- Exercise description: Omitting all images, transcribe the entries word for word.

Data for review section start

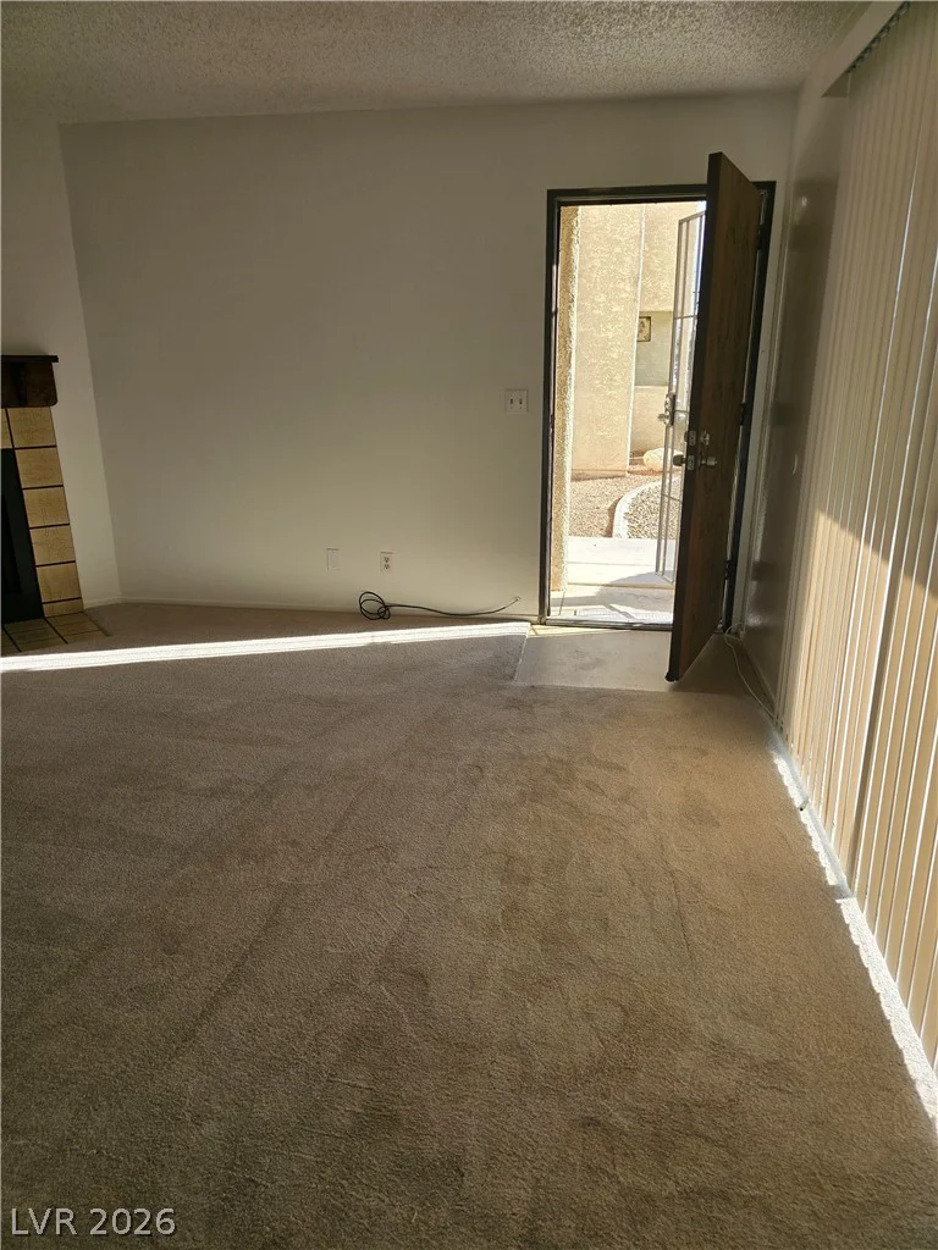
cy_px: 625
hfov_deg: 58.9
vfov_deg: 73.9
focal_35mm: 23
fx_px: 831
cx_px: 469
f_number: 1.7
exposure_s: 1/180
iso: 12
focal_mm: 6.3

Data for review section end

- Result of the task:
cy_px: 625
hfov_deg: 58.9
vfov_deg: 73.9
focal_35mm: 23
fx_px: 831
cx_px: 469
f_number: 1.7
exposure_s: 1/180
iso: 12
focal_mm: 6.3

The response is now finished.